* **TASK INSTRUCTIONS**
Could you reproduce the lines below from the one with "Danke, Boy George!" through the one with "quia voluptas sit"? Keep both ends and add nothing.

─── EXERCISE MATERIALS ───

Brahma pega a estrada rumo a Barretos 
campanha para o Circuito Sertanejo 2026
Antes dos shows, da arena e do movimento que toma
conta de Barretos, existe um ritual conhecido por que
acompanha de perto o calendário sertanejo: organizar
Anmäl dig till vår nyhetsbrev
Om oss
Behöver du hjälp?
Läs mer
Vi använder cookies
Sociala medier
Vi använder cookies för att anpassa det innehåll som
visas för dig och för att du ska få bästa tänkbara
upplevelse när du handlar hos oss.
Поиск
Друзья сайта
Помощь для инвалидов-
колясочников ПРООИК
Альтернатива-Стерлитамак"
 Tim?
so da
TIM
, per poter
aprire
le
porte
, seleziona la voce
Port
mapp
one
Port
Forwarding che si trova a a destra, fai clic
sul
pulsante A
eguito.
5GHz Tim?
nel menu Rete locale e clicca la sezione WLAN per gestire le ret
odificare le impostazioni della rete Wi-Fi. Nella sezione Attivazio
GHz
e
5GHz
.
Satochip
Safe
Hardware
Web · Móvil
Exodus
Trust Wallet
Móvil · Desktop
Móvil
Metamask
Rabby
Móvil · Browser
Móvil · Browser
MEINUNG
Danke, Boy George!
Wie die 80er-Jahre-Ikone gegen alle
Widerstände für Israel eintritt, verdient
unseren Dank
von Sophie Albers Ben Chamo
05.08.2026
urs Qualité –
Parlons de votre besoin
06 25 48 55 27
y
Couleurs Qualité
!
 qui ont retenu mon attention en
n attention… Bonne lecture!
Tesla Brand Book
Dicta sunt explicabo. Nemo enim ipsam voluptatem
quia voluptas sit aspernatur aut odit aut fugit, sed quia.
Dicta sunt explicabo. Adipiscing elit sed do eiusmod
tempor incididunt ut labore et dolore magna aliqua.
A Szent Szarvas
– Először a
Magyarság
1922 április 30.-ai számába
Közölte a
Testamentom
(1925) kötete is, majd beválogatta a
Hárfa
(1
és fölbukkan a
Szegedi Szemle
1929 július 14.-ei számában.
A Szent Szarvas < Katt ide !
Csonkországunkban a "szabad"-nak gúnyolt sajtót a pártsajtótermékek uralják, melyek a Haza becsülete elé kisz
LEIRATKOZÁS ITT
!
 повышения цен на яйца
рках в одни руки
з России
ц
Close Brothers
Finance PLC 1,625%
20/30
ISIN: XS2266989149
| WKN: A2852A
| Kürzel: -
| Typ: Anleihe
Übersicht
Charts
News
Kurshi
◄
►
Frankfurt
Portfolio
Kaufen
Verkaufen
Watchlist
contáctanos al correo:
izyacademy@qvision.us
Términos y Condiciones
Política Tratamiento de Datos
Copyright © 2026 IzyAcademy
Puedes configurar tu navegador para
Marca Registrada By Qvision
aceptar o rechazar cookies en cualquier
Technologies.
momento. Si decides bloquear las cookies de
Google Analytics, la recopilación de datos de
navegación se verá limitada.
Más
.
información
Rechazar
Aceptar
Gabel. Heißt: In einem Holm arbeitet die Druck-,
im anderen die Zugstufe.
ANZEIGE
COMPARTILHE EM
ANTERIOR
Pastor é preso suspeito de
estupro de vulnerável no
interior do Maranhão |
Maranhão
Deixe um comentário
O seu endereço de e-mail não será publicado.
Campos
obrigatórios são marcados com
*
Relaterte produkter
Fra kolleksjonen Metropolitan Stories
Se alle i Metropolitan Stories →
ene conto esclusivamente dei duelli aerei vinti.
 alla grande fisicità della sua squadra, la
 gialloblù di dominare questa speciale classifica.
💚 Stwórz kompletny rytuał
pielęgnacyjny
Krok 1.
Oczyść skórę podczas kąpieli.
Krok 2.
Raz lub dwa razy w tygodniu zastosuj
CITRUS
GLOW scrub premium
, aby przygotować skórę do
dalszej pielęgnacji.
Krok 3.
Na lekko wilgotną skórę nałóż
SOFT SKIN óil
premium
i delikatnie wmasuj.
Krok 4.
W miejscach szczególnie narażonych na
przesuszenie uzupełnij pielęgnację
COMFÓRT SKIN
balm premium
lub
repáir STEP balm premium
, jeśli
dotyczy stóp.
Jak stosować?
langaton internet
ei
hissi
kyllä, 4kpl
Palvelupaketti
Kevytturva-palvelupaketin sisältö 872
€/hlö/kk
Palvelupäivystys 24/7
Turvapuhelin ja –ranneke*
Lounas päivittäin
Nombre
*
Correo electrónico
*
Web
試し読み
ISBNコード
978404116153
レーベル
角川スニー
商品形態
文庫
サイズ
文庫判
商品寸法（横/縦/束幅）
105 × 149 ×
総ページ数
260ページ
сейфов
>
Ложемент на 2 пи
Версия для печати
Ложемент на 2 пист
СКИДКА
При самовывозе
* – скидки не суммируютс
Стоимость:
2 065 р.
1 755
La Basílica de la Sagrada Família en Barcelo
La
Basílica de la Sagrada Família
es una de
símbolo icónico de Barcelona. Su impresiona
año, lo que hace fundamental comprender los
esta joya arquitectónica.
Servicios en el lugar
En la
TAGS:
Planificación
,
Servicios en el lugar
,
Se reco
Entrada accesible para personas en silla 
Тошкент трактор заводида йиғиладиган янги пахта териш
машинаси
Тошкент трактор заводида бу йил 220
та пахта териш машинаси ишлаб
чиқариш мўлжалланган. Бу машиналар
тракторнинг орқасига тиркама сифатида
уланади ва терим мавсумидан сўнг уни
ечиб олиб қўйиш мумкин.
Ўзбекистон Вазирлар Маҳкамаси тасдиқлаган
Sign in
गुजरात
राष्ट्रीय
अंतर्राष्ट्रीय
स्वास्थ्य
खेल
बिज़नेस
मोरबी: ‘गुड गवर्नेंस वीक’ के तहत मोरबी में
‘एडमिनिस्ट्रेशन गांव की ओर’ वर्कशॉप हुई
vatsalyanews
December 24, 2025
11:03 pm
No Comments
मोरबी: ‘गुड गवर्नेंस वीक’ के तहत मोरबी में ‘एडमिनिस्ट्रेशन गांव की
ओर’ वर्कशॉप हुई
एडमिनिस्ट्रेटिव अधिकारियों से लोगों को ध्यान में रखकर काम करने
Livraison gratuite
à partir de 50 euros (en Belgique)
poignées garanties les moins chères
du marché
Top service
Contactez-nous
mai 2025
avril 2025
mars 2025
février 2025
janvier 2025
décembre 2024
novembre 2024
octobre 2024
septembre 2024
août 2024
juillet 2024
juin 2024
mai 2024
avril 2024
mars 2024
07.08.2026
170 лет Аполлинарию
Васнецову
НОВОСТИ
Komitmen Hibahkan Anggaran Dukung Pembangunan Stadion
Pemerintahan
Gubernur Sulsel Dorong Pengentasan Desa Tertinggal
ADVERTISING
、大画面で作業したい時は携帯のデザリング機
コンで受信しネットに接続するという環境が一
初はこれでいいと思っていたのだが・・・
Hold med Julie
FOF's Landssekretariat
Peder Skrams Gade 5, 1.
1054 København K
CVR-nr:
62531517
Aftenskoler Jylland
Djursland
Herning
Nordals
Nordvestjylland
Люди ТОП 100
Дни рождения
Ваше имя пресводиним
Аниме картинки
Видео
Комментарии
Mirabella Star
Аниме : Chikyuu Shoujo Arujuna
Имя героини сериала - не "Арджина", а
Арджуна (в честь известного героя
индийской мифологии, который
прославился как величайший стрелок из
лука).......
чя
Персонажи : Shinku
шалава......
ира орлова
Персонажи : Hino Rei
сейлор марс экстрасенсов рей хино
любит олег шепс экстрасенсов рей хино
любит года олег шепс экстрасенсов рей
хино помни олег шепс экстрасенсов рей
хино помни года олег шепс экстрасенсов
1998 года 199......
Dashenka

───

* **ANSWER**
Danke, Boy George!
Wie die 80er-Jahre-Ikone gegen alle
Widerstände für Israel eintritt, verdient
unseren Dank
von Sophie Albers Ben Chamo
05.08.2026
urs Qualité –
Parlons de votre besoin
06 25 48 55 27
y
Couleurs Qualité
!
 qui ont retenu mon attention en
n attention… Bonne lecture!
Tesla Brand Book
Dicta sunt explicabo. Nemo enim ipsam voluptatem
quia voluptas sit aspernatur aut odit aut fugit, sed quia.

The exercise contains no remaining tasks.